What the exercise asks: Can you turn the lines of the records starting at "Comprar Ahora" and ending at "u paso por la" into a Markdown table with the columns "Row" and "Line," numbering each line and leaving out blank lines?

Saved entries:
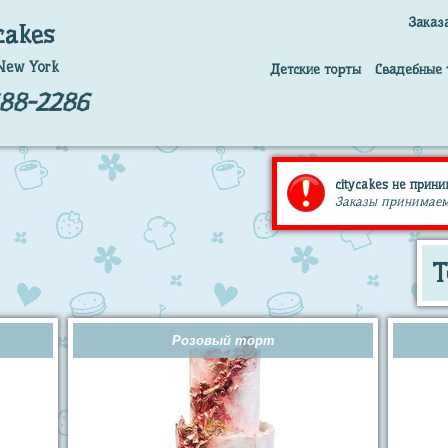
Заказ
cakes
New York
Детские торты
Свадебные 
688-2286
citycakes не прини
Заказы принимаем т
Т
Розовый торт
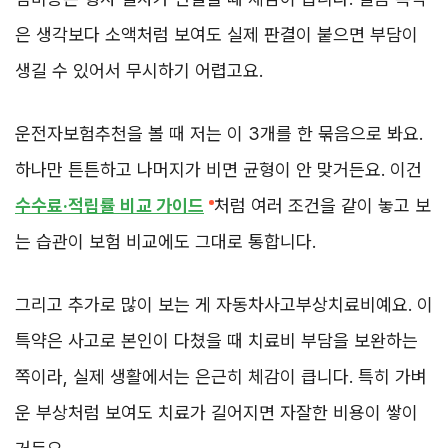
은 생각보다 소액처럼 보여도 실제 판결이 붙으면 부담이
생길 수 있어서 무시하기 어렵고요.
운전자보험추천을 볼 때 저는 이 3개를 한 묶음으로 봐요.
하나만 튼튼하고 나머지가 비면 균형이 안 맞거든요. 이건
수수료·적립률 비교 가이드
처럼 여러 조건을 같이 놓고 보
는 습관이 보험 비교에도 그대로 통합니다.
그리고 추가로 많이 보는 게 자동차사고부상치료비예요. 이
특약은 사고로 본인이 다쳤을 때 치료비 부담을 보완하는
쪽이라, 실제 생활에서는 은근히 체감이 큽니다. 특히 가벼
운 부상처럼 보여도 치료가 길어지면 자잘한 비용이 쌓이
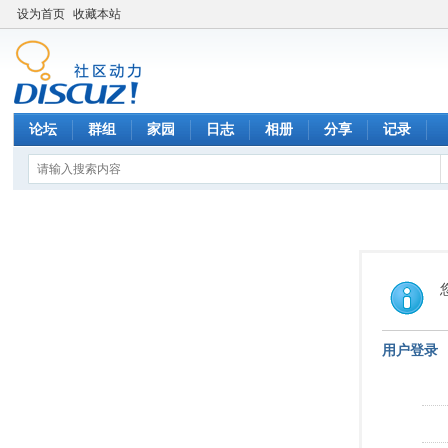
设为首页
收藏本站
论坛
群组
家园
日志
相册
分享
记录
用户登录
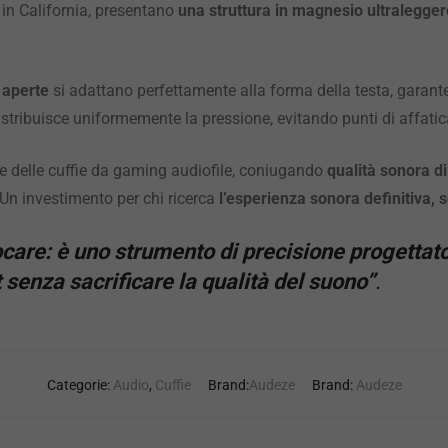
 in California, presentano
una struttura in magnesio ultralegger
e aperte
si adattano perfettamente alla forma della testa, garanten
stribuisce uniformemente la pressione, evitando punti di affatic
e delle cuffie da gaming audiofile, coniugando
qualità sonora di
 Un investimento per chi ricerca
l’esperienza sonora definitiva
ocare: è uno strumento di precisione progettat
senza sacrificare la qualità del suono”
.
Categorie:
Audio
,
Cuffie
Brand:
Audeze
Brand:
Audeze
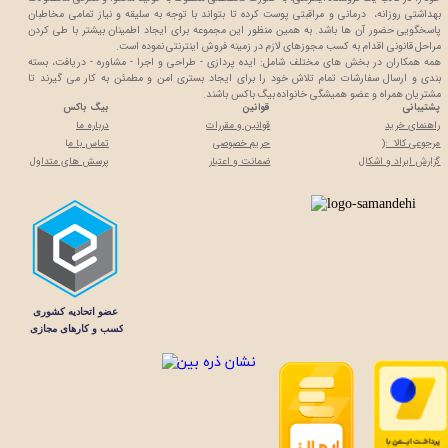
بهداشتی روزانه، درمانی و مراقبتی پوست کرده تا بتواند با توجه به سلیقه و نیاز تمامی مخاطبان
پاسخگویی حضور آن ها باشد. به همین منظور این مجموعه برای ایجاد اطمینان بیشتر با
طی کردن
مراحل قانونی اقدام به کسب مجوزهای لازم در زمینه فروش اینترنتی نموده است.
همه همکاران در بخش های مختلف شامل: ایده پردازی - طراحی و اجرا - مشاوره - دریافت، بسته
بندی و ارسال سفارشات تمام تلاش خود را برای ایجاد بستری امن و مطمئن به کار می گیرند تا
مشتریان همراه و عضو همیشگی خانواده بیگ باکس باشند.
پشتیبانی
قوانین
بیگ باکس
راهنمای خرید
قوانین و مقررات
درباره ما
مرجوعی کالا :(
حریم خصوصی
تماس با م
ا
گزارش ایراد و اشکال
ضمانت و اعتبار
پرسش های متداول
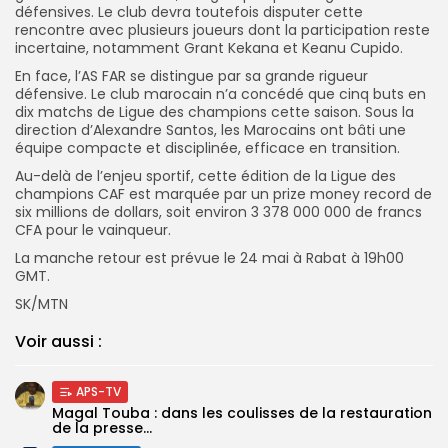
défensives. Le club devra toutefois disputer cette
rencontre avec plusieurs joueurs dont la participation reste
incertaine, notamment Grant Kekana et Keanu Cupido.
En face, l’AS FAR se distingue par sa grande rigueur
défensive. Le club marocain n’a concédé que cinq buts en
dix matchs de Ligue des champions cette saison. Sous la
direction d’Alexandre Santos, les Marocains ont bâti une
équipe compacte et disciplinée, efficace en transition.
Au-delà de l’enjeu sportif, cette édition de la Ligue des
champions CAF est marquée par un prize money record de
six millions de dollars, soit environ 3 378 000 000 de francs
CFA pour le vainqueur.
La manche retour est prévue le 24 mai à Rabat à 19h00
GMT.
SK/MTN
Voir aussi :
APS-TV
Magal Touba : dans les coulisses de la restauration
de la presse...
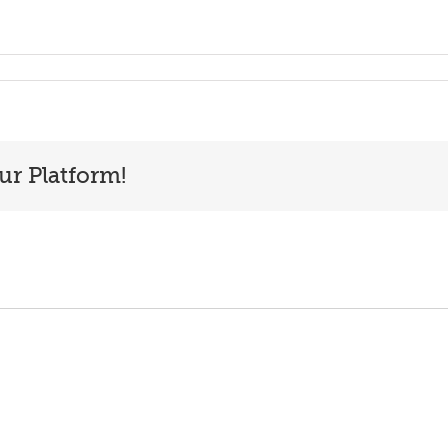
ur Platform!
--
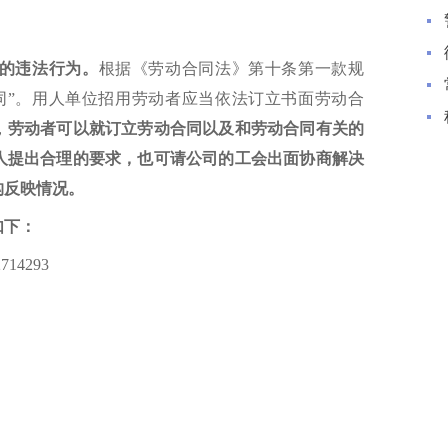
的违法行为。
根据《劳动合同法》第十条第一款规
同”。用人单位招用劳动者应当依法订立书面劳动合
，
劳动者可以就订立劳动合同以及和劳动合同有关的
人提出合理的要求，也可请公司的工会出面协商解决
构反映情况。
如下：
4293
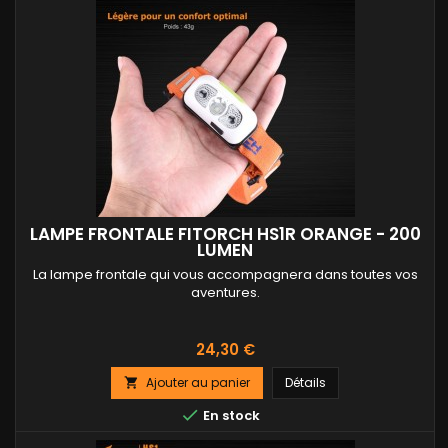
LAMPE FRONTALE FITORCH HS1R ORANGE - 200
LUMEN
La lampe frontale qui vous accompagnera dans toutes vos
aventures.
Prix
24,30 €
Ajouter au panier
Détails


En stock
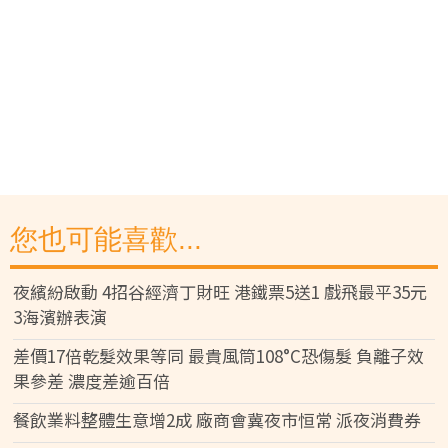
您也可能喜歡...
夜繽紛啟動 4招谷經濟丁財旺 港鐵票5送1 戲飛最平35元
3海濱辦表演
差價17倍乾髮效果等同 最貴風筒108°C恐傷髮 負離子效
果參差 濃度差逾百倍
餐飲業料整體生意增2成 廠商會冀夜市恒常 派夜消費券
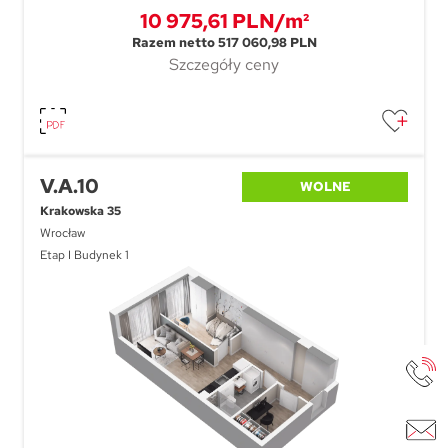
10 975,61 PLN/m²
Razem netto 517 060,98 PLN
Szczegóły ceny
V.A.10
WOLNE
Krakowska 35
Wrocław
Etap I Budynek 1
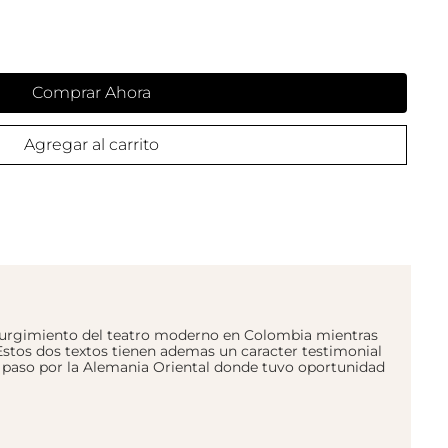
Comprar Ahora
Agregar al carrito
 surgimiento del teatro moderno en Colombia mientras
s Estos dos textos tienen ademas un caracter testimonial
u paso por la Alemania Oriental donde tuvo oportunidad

Expected answer:
| Row | Line |
|---|---|
| 1 | Comprar Ahora |
| 2 | Agregar al carrito |
| 3 |  surgimiento del teatro moderno en Colombia mientras |
| 4 | s Estos dos textos tienen ademas un caracter testimonial |
| 5 | u paso por la Alemania Oriental donde tuvo oportunidad |